For the past 3 nights between 2100 and 2200 Event Viewer has been recording a string of approximately 150 'Kernel Event Tracing'events. The system works ok, but as I sit and watch, the event viewer racks up about 1 every 5 seconds. I have attached a screen shot.

The PC is about 5 years old, but this install of Windows 7 SP1 was done about 1 month ago along with the addition of a Samsung SSD.
My searches have not found any suggested solutions other than system restore or download a 'Registry Fix' which doesn't appeal to me at all.

Any help would be appreciated.
Rob.


----------



## joeten (Dec 4, 2008)

Hi try this. Rename this file: %windir%\panther\setup.etl to setup.old and reboot.


----------



## Crossy (May 12, 2008)

Ta joeten,

Thanks for the suggestions, I have made the change you suggested, I'll report back on the outcome.

Rob.


----------



## joeten (Dec 4, 2008)

Hope it works for you.


----------



## Crossy (May 12, 2008)

Cheers, me too.

As soon as I saw your post it rang a faint bell for me. I seem to now recall doing this when I first installed Windows 7 several years ago.

Rob


----------



## joeten (Dec 4, 2008)

The actual event is pretty much a non event, it does not really affect anything, it is however annoying and wastes time and a little resource.


----------



## Crossy (May 12, 2008)

Hi joeten,

Sadly no success with this one, another 170 events recorded tonight.

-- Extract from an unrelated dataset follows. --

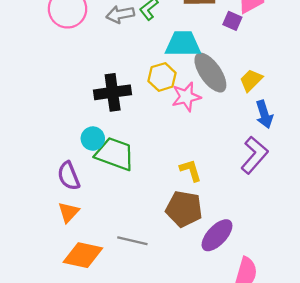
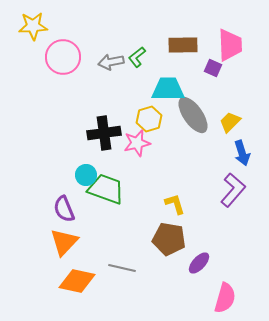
pink star: (186, 97) -> (137, 143), moved
orange triangle: (69, 212) -> (64, 242), size x1.4
purple ellipse: (217, 235) -> (199, 263), size x0.7

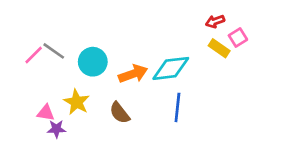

One thing I notice, Windows hasn't created another setup.etl file in the Panther folder, there is only the setup.old.

Rob.


----------



## joeten (Dec 4, 2008)

Lets try sfc /scannow. SFC /SCANNOW Command - System File Checker - Windows 7 Help Forums


----------



## Crossy (May 12, 2008)

OK,

Just checking that sfc/scannow is ok on an SSD

Rob


----------



## joeten (Dec 4, 2008)

There should be no problem with that.


----------



## Crossy (May 12, 2008)

Ok
running it now


----------



## Crossy (May 12, 2008)

Hi joeten,

sfc /scannow run, nothing found (see attached)

Rob.

PS: added screenshot of Panther content.


----------



## Crossy (May 12, 2008)

Hi joeten,

No events recorded tonight.

Rob.


----------



## joeten (Dec 4, 2008)

Ok, keep us updated.


----------



## Crossy (May 12, 2008)

Shall do


----------



## Crossy (May 12, 2008)

Hi joeten,

Not sure what we have done, but we seem to have frightened 'it' into submission. That's 3 nights on the trot with no further events of this nature.

Normally I'd mark the thread 'solved', not sure it's appropriate here though lol.

Thanks for your help

Rob.


----------



## joeten (Dec 4, 2008)

Leave it for a few more days and if all is well we can call it solved.


----------



## Crossy (May 12, 2008)

Not sure what we did, but the problem has stopped so let's call it solved.


----------



## joeten (Dec 4, 2008)

Glad to hear it, possibly it just needed more than one reboot to take.


----------